Question

I realize this is a broad topic, but I'm looking for a good primer on parsing meaning from text, ideally in Python. As an example of what I'm looking to do, if a user makes a blog post like:

"Manny Ramirez makes his return for the Dodgers today against the Houston Astros",

what's a light-weight/ easy way of getting the nouns out of a sentence? To start, I think I'd limit it to proper nouns, but I wouldn't want to be limited to just that (and I don't want to rely on a simple regex that assumes anything Title Capped is a proper noun).

To make this question even worse, what are the things I'm not asking that I should be? Do I need a corpus of existing words to get started? What lexical analysis stuff do I need to know to make this work? I did come across one other question on the topic and I'm digging through those resources now.

Was it helpful?

Solution

Use the NLTK, in particular chapter 7 on Information Extraction.

You say you want to extract meaning, and there are modules for semantic analysis, but I think IE is all you need--and honestly one of the only areas of NLP computers can handle right now.

See sections 7.5 and 7.6 on the subtopics of Named Entity Recognition (to chunk and categorize Manny Ramerez as a person, Dodgers as a sports organization, and Houston Astros as another sports organization, or whatever suits your domain) and Relationship Extraction. There is a NER chunker that you can plugin once you have the NLTK installed.

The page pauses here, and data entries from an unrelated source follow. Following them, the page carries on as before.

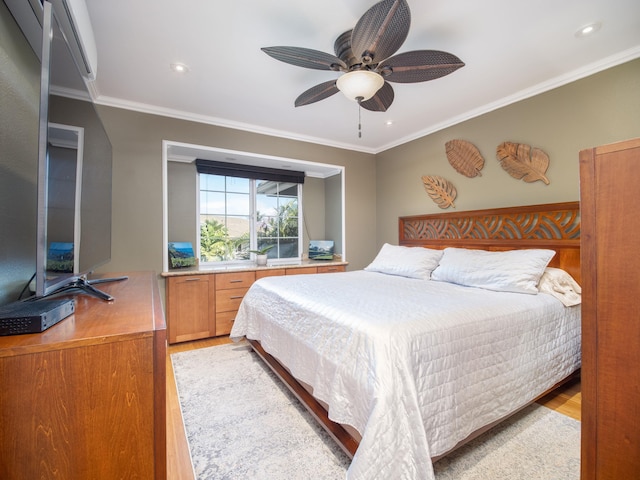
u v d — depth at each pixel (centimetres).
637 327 77
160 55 211
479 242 297
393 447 109
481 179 303
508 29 184
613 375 81
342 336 148
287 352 198
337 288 233
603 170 83
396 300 185
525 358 168
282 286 245
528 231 263
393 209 418
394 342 127
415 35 189
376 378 119
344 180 426
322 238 475
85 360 76
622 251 79
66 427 75
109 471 79
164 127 307
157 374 84
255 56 213
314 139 396
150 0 160
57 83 102
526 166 265
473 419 143
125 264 289
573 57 215
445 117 325
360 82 180
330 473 138
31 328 78
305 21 177
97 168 159
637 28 184
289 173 436
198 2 162
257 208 421
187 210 370
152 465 83
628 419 78
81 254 132
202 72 234
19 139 128
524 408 188
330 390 144
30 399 71
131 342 81
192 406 193
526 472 136
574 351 201
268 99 282
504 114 282
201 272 317
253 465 143
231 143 344
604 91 220
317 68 184
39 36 138
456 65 177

From their examples, extracting a geo-political entity (GPE) and a person:

>>> sent = nltk.corpus.treebank.tagged_sents()[22]
>>> print nltk.ne_chunk(sent) 
(S
  The/DT
  (GPE U.S./NNP)
  is/VBZ
  one/CD
  ...
  according/VBG
  to/TO
  (PERSON Brooke/NNP T./NNP Mossman/NNP)
  ...)

Note you'll still need to know tokenization and tagging, as discussed in earlier chapters, to get your text in the right format for these IE tasks.

OTHER TIPS

You need to look at the Natural Language Toolkit, which is for exactly this sort of thing.

This section of the manual looks very relevant: Categorizing and Tagging Words - here's an extract:

>>> text = nltk.word_tokenize("And now for something completely different")
>>> nltk.pos_tag(text)
[('And', 'CC'), ('now', 'RB'), ('for', 'IN'), ('something', 'NN'),
('completely', 'RB'), ('different', 'JJ')]

Here we see that and is CC, a coordinating conjunction; now and completely are RB, or adverbs; for is IN, a preposition; something is NN, a noun; and different is JJ, an adjective.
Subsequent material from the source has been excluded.